NUMA poised to power Intel-based servers

Although it may be some time before NUMA (Non-Uniform Memory Access) technology creeps outside its higher-end niche applications, Microsoft's strong endorsement of the technology figures to generate more market interest and possibly speed development among both Unix-based and Intel-based server competitors and allies alike.

Earlier this month Microsoft said it would support NUMA in its upcoming Windows .Net DataCenter Server as well as its Windows .Net Enterprise Server, expected to be delivered by the end of this year.

Available for years in high-end Unix servers running SMP (symmetric multi-processor) configurations, NUMA technology allows for faster communication between distributed memory in a multi-processor server, explained Brad Day, a senior analyst at Giga Information Group Inc. in Cambridge, Mass.

At the surface, Microsoft's motivation for bringing NUMA to Windows stems from the recent release of Intel's Xeon MP (multi-processor) server chips, which can scale to as many as 16-way SMP configurations. As Vendors including IBM Corp., Dell Computer Corp., Compaq Computer Corp., Hewlett-Packard Co. (HP), and others begin introducing servers based on Xeon MP that run more than 8-way processor configurations, NUMA technology will be there as an option for users looking for stable computing platforms on such high-end server systems, said Day.

"Microsoft up to this point has really been focusing on optimizing their SMP scaling for up to 8-way server frameworks," Day said. "But now vendors realize they can build larger quads -- combinations of four processors -- based on the Xeon MP. And when you start to expand the microprocessor architecture of servers beyond 8-way, you need to take advantage of both near and far memory to get better scaling -- that's what NUMA brings."

IBM's recently introduced x440 server represents the beginning of the arrival of Xeon MP-based servers. The x440 scales up to a 16-way system, according to IBM.

Although not yet a serious threat to high-end Unix servers, Microsoft's implementation of the technology on lower-end Intel platforms should promote interest for the technology among leading Windows server OEMs while applying added pressure on the market for higher-end NUMA servers sold by their own Unix divisions or by competitors.

"I don't think Microsoft's [NUMA] implementations will seriously threaten those of the Unix vendors, but it may keep them honest and moving forward. Not a bad situation for users like us with investments in both," said John Hildenbrand, systems engineer at a large public utility in Gaithersburg, Md.

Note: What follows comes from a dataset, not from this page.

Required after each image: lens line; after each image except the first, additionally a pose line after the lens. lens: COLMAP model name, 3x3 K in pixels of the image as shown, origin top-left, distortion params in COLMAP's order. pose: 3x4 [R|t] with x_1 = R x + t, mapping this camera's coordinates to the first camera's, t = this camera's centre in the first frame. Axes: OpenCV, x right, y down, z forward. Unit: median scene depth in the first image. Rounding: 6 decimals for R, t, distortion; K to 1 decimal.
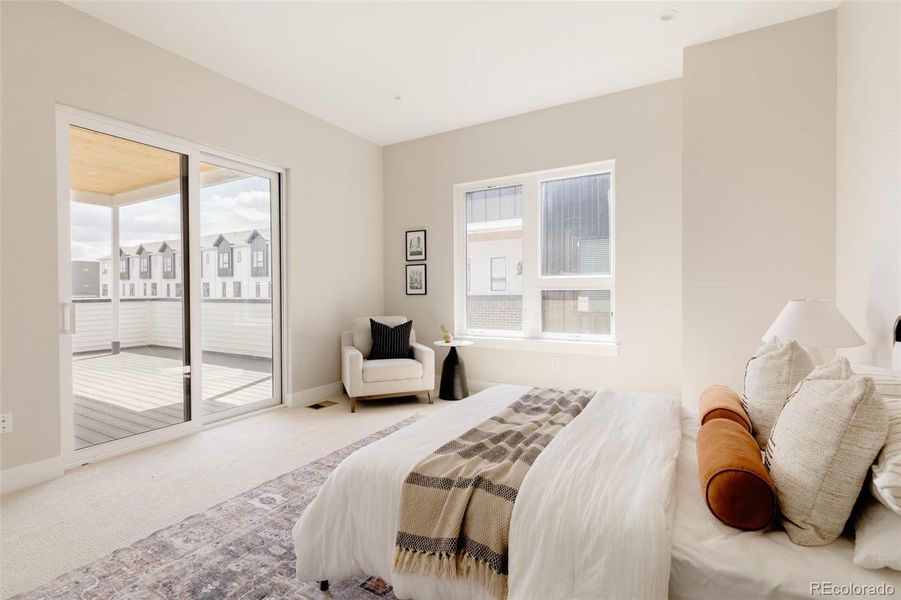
lens RADIAL K [[415.9, 0, 451.1], [0, 415.9, 293.6], [0, 0, 1]] dist [0.000660, -0.000103]
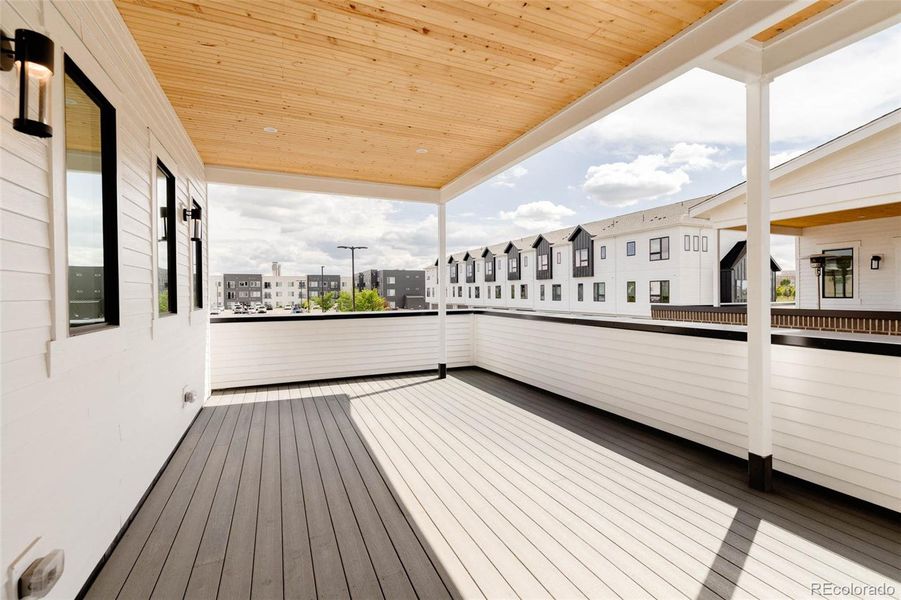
lens RADIAL K [[415.9, 0, 452.9], [0, 415.9, 298.4], [0, 0, 1]] dist [0.000660, -0.000103]
pose [[0.808176, 0.005471, -0.588915, -0.196400], [-0.001301, 0.999971, 0.007503, -0.003127], [0.588939, -0.005298, 0.808160, 0.135813]]
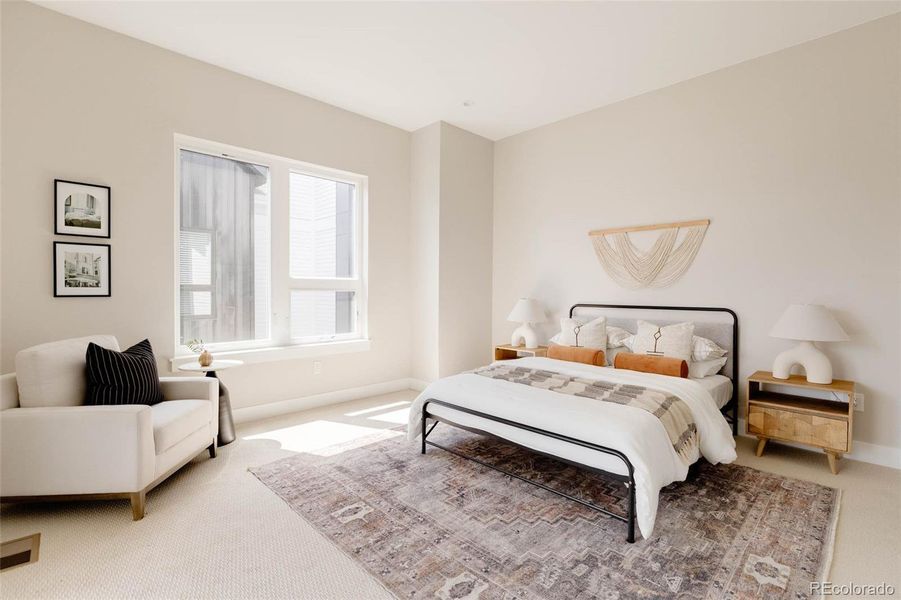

Perhaps more importantly, NUMA-based versions of Microsoft's enterprise servers will present richer opportunities for hundreds of software developers to pursue opportunities at the highest levels of the enterprise.

"This is a milestone for Windows developers because a lot of ISVs have been looking for a reason to more finely thread their applications to scale to 8- and 16-way configurations. IBM and Oracle should be happy to see this. Databases have never had a problem taking advantage of as many processors as you can put on a system," said Jay Bretzmann, director of product marketing for IBM's e-Server series.

With many hardware makers on both sides of the Intel-Unix fence already out there with NUMA implementations, the blue collar work from here on out figures to be on the developers who must adapt their existing applications to exploit the architecture, which may prove to be no mean feat.

"The burden now is on the database guys such as Microsoft with SQL Server and IBM with DB2. There will be a lot of tweaking that needs to be done there, as we saw in the case of the 32-way CMP-based systems," said Tim Donahue, an associate partner at Accenture in Columbus, referring to Unisys' Intel-based system. "But the key here is Microsoft's willingness to support these higher-end platforms."

Besides databases, Donahue believes the fortunes of companies such as The SAS Institute with associated or attendant database technologies such as data mining and data warehousing will also benefit greatly from NUMA being popularized on Intel.

Before Wintel-based companies start delivering their next-generation NUMA goods, there will be a lot of market posturing that might obscure existing technologies that could serve their needs adequately.

"To be candid, what is probably shaping up is a bragging rights game in terms of some staking out a position at the high end. Most of the things our customers want to do in terms of evolving their internal IT capabilities, as well as supporting their business applications, can be done on the Windows 2000 platform now," said Ashish Kumar, CTO of Avanade.

NUMA will become only one of many options for Windows server customers looking to scale beyond 8-way servers. For example, Microsoft also supports SMP server company Unisys which makes a 32-way SMP server that already runs the Windows Server OS.

But as the industry continues to seek more Intel-based systems for their low price, NUMA technology will likely flourish as an efficient method for creating high-powered Intel servers.

"There is a business reason why we are seeing these [Intel-based] server vendors go to this technology. It is less expensive to build four-cell systems and interconnect them than it is to have all the infrastructure to support a large symmetric multiprocesssor. This allows them to offer it at a much lower cost to users," said Bob Ellsworth, group product manager for the Windows server product group.